GIVEN INFORMATION Start Marker
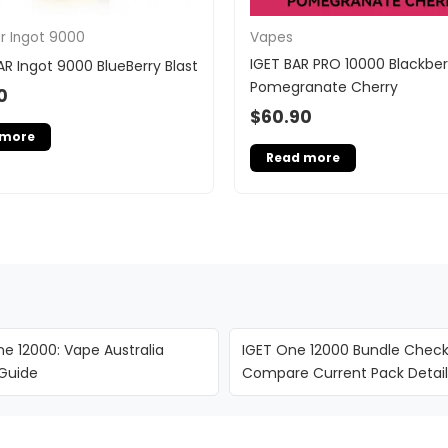
ar Ingot 9000
Vapes
IGET BAR PRO 10000 Blackber
AR Ingot 9000 BlueBerry Blast
Pomegranate Cherry
0
$
60.90
 more
Read more
e 12000: Vape Australia
IGET One 12000 Bundle Checkl
 Guide
Compare Current Pack Detail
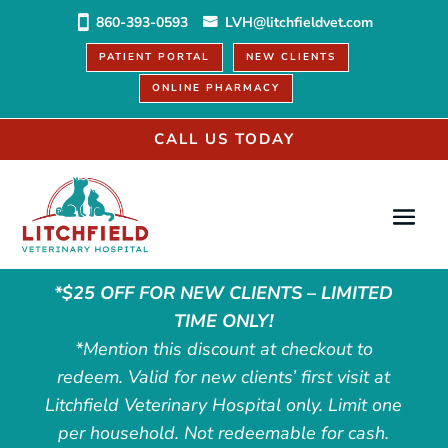
860-393-0593
LVH@litchfieldvet.com
PATIENT PORTAL
NEW CLIENTS
ONLINE PHARMACY
CALL US TODAY
*$25 OFF FOR NEW CLIENTS – LIMITED
TIME ONLY!
*Mention this discount at checkout to
redeem. Valid for new clients’ first visit at
Litchfield Veterinary Hospital only. Limit one
per household. Not redeemable for cash.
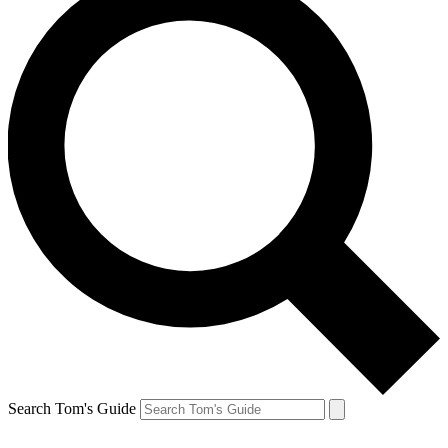
Search Tom's Guide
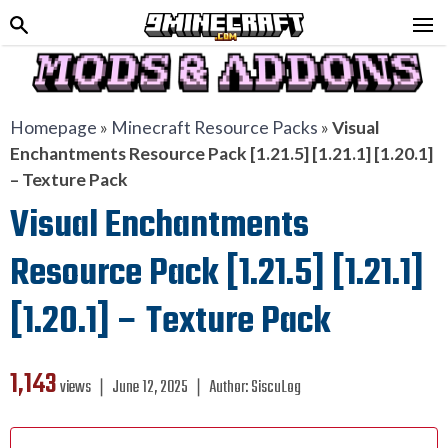
Homepage
»
Minecraft Resource Packs
»
Visual
Enchantments Resource Pack [1.21.5] [1.21.1] [1.20.1]
– Texture Pack
Visual Enchantments
Resource Pack [1.21.5] [1.21.1]
[1.20.1] – Texture Pack
1,143
views ❘
June 12, 2025
❘
Author:
SiscuLog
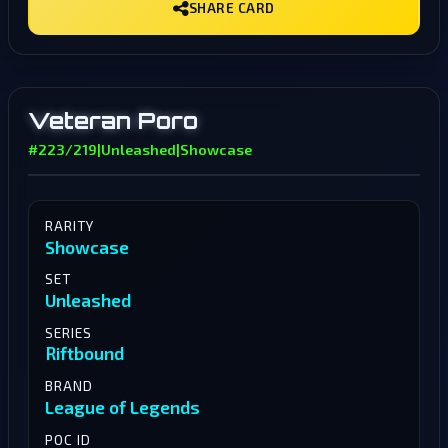
SHARE CARD
Veteran Poro
#223/219
|
Unleashed
|
Showcase
RARITY
Showcase
SET
Unleashed
SERIES
Riftbound
BRAND
League of Legends
POC ID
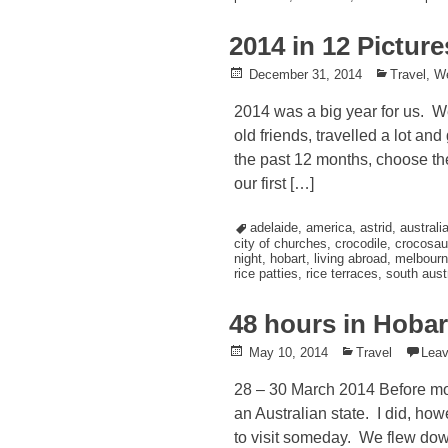
2014 in 12 Picture
Posted
December 31, 2014
Posted
Travel
,
W
on
in
2014 was a big year for us. W
old friends, travelled a lot an
the past 12 months, choose the
our first […]
Tagged
adelaide
,
america
,
astrid
,
australi
city of churches
,
crocodile
,
crocosau
night
,
hobart
,
living abroad
,
melbourn
rice patties
,
rice terraces
,
south austr
48 hours in Hobar
Posted
May 10, 2014
Posted
Travel
Lea
on
in
28 – 30 March 2014 Before movi
an Australian state. I did, how
to visit someday. We flew down 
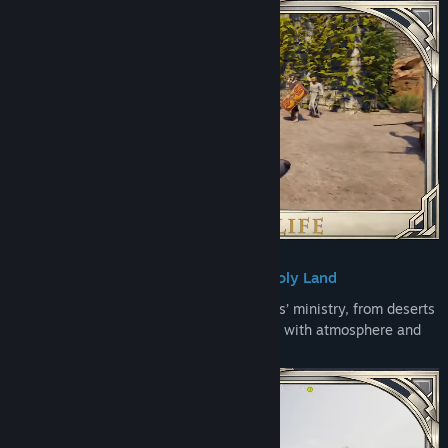
Journey Through the Holy Land
Travel across diverse locations from Jesus’ ministry, from deserts
and mountains to towns brought to life with atmosphere and
detail.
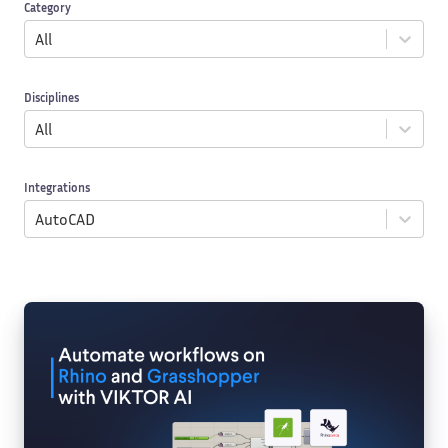
Category
All
Disciplines
All
Integrations
AutoCAD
GIVEN INFORMATION End Marker
→ **ASSIGNED TASK**
Convert everything from the line containing "2014 in 12 Picture" down to the end of the records into a Markdown table with the columns Row and Text. Number each line in Row, skip blank lines, and leave out the pictures.

→ **REPLY TO THE TASK**
| Row | Text |
|---|---|
| 1 | 2014 in 12 Picture |
| 2 | Posted |
| 3 | December 31, 2014 |
| 4 | Posted |
| 5 | Travel |
| 6 | , |
| 7 | W |
| 8 | on |
| 9 | in |
| 10 | 2014 was a big year for us. W |
| 11 | old friends, travelled a lot an |
| 12 | the past 12 months, choose the |
| 13 | our first […] |
| 14 | Tagged |
| 15 | adelaide |
| 16 | , |
| 17 | america |
| 18 | , |
| 19 | astrid |
| 20 | , |
| 21 | australi |
| 22 | city of churches |
| 23 | , |
| 24 | crocodile |
| 25 | , |
| 26 | crocosau |
| 27 | night |
| 28 | , |
| 29 | hobart |
| 30 | , |
| 31 | living abroad |
| 32 | , |
| 33 | melbourn |
| 34 | rice patties |
| 35 | , |
| 36 | rice terraces |
| 37 | , |
| 38 | south austr |
| 39 | 48 hours in Hobar |
| 40 | Posted |
| 41 | May 10, 2014 |
| 42 | Posted |
| 43 | Travel |
| 44 | Lea |
| 45 | on |
| 46 | in |
| 47 | 28 – 30 March 2014 Before movi |
| 48 | an Australian state. I did, how |
| 49 | to visit someday. We flew down  |
| 50 | Journey Through the Holy Land |
| 51 | Travel across diverse locations from Jesus’ ministry, from deserts |
| 52 | and mountains to towns brought to life with atmosphere and |
| 53 | detail. |
| 54 | Category |
| 55 | All |
| 56 | Disciplines |
| 57 | All |
| 58 | Integrations |
| 59 | AutoCAD |